Türk milliyetçiliğinin şekillenmesinde siyasetle kurduğu ilişkinin büyük önemi vardır. Türkiye Cumhuriyetinin kurucu ilkelerinden biri milliyetçiliktir. 1931'e kadar sivil milliyetçilik daha çok Türk Ocakları çatısı altında, devletle özdeşleşen bir başka damar da CHP çatısı altında varlığını sürdürmüştür.1931'de Türk Ocaklarının CHP'ye dahil edilmesi ile milliyetçilik tek çatı altında toplanmış, vatandaş nezdinde milliyetçilik CHP siyasetleri ile eşitlenmiştir. Sonraki yıllarda belli çevrelerde uç veren milliyetçilik karşıtlığının nedenlerinden biri, CHP politikalarına duyulan öfkenin milliyetçiliğe yansıtılmasıdır. Keza,İttihat ve Terakki Partisi ile irtibatlandırma gayretlerinin arkasında da aynı menfileştirme çabalarının olduğu söylenebilir.
Atatürk'ün ölümünden sonra CHP'nin bir başka evrene savrulması, CHP dışı milliyetçilik arayışlarını hızlandırmış, 1944 Milliyetçilik olayı bu ayrışmanın miladı olmuştur. Çok partili hayata geçişin ardından 1949'da Türk Ocaklarının yeniden açılması, örgütlü milliyetçiliği tekrar sivil alana taşımıştır. Bu, Türk Ocaklarının CHP'ye katılmasından sonra, CHP dışı bir milliyetçiliğin olmadığı anlamına gelmemektedir, tam tersine her zaman sivil, resmi politikaların dışında bir damar mevcudiyetini korumuştur.

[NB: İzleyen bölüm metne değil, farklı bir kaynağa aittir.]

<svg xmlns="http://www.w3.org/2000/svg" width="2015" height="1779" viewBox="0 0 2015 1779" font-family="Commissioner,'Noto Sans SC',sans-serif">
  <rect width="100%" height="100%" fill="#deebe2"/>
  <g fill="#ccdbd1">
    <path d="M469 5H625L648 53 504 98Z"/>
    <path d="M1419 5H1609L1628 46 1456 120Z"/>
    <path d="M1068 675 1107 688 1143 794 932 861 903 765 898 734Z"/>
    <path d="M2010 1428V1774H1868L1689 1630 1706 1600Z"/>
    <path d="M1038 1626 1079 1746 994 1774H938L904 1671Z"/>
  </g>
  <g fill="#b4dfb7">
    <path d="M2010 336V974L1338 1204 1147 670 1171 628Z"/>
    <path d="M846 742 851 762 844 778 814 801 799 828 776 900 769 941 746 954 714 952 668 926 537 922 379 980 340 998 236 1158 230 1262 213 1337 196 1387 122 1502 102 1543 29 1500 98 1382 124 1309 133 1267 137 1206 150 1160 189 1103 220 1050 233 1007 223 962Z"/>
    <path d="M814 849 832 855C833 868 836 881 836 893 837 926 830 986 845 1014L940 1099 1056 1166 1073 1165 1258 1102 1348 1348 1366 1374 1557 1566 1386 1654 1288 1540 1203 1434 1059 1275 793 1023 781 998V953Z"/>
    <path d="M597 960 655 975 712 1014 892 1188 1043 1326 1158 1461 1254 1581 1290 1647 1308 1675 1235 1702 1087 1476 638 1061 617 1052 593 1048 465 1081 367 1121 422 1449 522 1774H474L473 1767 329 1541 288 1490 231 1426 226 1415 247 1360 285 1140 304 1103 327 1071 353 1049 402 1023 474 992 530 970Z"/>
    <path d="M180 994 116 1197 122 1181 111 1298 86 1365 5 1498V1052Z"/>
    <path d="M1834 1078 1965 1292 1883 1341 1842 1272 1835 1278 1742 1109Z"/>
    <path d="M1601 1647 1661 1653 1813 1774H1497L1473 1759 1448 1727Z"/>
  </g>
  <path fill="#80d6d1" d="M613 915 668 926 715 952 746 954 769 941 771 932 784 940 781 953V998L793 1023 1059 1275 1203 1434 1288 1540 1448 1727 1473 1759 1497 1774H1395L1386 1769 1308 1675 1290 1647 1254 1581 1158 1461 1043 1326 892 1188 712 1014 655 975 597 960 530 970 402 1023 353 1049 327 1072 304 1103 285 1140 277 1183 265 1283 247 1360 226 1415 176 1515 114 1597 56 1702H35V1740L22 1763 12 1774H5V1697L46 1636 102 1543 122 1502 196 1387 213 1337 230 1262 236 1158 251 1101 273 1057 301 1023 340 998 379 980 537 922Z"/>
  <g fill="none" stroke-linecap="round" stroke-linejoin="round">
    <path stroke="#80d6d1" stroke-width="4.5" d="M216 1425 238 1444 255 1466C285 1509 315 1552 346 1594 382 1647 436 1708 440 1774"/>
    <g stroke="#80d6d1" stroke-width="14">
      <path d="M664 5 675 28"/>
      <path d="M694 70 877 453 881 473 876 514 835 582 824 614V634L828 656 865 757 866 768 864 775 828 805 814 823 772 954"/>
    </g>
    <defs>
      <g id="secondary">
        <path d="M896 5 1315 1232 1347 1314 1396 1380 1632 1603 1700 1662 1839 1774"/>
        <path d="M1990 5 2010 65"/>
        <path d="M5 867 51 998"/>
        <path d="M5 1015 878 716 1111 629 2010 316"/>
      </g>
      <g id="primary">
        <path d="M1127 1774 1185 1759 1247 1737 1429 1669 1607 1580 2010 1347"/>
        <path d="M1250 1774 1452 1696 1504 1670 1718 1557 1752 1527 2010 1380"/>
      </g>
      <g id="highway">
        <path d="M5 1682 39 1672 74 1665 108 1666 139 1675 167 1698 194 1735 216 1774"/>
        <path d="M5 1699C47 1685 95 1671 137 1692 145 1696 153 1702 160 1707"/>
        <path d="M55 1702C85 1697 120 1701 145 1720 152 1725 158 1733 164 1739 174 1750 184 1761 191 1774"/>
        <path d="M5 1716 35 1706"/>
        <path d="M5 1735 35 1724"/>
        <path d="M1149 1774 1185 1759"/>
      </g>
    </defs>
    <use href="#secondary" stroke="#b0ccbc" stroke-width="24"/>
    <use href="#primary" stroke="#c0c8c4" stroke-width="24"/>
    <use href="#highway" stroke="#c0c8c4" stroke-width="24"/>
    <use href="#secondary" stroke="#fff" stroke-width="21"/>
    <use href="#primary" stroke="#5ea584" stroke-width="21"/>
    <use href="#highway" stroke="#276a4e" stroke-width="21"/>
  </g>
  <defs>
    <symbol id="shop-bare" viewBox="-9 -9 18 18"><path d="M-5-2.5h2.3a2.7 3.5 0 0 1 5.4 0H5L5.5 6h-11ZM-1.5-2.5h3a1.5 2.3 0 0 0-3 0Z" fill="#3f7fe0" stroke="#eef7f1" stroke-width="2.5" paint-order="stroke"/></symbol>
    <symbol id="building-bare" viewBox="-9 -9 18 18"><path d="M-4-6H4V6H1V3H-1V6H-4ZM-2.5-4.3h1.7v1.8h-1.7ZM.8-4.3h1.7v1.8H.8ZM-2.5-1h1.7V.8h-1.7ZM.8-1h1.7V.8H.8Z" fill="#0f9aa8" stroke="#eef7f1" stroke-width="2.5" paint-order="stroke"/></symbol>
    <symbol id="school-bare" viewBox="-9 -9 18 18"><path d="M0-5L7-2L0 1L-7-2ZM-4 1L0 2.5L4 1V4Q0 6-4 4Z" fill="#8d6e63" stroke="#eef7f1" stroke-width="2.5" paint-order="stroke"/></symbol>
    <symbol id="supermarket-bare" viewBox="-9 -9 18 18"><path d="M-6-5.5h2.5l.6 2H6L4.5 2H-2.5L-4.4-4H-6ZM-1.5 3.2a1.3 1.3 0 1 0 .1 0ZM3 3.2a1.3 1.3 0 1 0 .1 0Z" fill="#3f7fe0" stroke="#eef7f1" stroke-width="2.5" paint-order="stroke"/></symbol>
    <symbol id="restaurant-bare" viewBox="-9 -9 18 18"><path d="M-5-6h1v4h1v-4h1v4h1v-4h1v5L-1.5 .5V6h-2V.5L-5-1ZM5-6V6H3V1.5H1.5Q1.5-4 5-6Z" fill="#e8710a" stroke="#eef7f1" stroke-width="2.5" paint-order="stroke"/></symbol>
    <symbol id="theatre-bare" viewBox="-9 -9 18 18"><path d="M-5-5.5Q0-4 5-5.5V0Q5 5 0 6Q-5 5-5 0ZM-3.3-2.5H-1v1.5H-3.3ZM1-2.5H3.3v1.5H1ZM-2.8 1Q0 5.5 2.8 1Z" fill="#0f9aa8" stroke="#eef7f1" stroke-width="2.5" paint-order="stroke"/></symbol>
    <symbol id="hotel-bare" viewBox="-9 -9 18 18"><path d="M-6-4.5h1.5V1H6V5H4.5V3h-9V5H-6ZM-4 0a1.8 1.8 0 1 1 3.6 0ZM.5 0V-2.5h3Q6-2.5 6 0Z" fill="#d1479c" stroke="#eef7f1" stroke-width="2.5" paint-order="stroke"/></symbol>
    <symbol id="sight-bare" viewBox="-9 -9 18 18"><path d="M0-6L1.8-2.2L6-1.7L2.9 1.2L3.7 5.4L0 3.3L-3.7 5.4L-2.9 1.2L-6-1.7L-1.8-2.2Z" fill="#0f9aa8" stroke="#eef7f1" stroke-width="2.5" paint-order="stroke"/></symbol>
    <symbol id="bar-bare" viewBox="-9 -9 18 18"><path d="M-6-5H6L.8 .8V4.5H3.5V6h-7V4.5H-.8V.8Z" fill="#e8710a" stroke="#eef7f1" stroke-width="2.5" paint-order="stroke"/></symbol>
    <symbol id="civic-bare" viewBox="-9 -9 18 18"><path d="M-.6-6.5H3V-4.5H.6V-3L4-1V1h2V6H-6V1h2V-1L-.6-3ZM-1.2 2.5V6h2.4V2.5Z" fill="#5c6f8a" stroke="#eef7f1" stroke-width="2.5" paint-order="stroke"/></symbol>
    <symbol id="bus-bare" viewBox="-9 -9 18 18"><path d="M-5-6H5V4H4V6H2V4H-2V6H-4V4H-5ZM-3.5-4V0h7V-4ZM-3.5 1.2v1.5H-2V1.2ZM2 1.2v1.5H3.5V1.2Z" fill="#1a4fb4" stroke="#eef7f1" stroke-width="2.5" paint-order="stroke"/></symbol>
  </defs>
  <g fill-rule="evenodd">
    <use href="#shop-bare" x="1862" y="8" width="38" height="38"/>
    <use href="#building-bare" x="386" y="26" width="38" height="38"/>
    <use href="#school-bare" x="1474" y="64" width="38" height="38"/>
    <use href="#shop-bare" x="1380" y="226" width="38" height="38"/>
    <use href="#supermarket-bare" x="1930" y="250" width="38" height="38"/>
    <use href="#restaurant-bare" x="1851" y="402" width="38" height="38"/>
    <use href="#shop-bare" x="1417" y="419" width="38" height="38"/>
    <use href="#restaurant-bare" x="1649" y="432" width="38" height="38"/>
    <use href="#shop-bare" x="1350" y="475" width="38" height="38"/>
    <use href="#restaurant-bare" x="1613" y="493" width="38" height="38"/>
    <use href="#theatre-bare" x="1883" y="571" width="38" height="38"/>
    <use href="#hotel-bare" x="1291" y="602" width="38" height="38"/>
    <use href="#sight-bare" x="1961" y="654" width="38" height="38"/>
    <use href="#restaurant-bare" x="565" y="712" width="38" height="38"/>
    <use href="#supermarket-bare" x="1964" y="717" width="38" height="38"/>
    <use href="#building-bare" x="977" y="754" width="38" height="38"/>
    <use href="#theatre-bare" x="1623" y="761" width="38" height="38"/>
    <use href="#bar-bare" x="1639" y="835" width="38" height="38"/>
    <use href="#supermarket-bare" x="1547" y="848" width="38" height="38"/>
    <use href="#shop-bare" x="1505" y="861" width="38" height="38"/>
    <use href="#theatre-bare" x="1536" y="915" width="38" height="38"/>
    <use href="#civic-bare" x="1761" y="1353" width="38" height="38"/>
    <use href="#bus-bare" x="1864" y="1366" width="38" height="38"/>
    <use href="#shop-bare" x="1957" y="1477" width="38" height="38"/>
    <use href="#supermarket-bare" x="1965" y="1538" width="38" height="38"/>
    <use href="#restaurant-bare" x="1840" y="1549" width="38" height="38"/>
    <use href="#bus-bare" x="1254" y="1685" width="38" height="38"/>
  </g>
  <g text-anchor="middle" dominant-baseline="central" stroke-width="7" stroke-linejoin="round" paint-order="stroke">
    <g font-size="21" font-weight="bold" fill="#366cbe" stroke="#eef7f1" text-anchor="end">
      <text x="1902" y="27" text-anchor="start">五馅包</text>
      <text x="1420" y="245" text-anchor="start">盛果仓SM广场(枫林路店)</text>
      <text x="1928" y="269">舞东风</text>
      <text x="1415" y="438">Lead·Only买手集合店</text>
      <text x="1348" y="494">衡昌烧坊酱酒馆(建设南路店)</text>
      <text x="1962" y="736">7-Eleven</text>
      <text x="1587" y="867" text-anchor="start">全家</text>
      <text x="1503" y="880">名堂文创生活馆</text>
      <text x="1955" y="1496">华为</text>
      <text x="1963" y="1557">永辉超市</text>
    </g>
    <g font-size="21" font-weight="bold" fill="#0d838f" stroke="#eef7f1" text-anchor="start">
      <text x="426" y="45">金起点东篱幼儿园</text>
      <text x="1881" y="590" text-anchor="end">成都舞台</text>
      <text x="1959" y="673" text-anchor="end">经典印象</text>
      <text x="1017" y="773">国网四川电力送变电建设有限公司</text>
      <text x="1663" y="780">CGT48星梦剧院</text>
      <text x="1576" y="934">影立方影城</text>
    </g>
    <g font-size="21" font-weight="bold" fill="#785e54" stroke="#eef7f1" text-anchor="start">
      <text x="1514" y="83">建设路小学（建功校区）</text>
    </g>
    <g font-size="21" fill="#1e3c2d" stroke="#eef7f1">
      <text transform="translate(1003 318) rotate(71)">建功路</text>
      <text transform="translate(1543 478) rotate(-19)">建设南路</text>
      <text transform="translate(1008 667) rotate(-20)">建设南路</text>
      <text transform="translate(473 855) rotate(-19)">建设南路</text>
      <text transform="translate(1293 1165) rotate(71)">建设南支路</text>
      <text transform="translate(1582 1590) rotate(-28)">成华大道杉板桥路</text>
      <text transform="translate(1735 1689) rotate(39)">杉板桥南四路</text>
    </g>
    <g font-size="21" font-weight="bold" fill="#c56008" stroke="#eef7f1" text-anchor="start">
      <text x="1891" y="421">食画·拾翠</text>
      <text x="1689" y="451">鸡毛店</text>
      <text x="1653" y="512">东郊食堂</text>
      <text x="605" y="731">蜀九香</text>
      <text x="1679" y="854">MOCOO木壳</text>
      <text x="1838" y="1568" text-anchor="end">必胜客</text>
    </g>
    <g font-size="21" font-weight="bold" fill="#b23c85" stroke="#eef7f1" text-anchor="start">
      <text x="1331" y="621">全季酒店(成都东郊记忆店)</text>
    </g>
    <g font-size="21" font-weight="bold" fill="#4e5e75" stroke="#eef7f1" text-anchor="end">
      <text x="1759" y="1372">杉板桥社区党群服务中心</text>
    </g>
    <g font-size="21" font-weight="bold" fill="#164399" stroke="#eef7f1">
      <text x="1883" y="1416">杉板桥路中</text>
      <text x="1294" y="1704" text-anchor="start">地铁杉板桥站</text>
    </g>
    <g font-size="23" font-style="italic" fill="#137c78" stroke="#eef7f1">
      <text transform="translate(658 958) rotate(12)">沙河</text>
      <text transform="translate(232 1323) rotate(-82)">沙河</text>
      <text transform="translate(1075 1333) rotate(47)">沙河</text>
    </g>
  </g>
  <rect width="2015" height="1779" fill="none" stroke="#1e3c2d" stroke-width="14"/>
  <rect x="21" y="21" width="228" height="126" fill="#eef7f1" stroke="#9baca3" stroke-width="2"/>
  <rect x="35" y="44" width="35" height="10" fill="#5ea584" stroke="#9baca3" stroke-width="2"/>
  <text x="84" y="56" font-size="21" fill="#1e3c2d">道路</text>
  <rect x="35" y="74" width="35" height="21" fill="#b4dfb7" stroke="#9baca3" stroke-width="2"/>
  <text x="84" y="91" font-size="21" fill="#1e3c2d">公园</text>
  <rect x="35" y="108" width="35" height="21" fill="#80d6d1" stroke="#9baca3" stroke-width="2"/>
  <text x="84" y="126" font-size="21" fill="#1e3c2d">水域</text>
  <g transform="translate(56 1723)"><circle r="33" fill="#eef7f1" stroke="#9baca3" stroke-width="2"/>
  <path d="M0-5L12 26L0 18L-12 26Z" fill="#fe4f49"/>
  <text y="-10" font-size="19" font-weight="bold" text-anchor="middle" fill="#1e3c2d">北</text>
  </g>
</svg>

Gerek Atatürk dönemindeki uygulamalar, gerekse tek parti dönemi politikaları farklı milliyetçilik anlayışlarına zemin hazırlamıştır. Bu farklılaşma iki temel nedene dayandırılabilir, bir: ağırlıklı olarak kültürel bir doktrin olan milliyetçiliğin siyasi bir ilkeye dönüşmesi, iki, milletin hangi değerler üzerine oturacağına dair farklılık. Milletin ilkeleri aynı zamanda milliyetçiliğin de ilkeleridir. Millet tasavvuru hangi değerlere dayanıyorsa milliyetçilik de o değerler üzerinden yürür. Milliyetçiliklerin farklılaşması da, daha çok - nasıl bir millet- sorusuna verilen cevapla ilgilidir. Şunu da belirtmekte fayda var: milliyetçilik devleti öncelediğinde daha çok siyasi, milleti öncelediğinde daha çok kültürel bir ilkedir. Ne yalnız başına biri, ne ötekidir, duruma göre birini ötekinin önüne çıkarabilen iki kanatlı bir yapıdır. Türk milliyetçiliği, içinden çıktığı tarihi ve sosyolojik şartlar gereği, devleti öncelemek zorunda kaldığından daha çok politik bir milliyetçilik olmuştur, bu da Türk Milliyetçiliğinin başka bir yanıdır.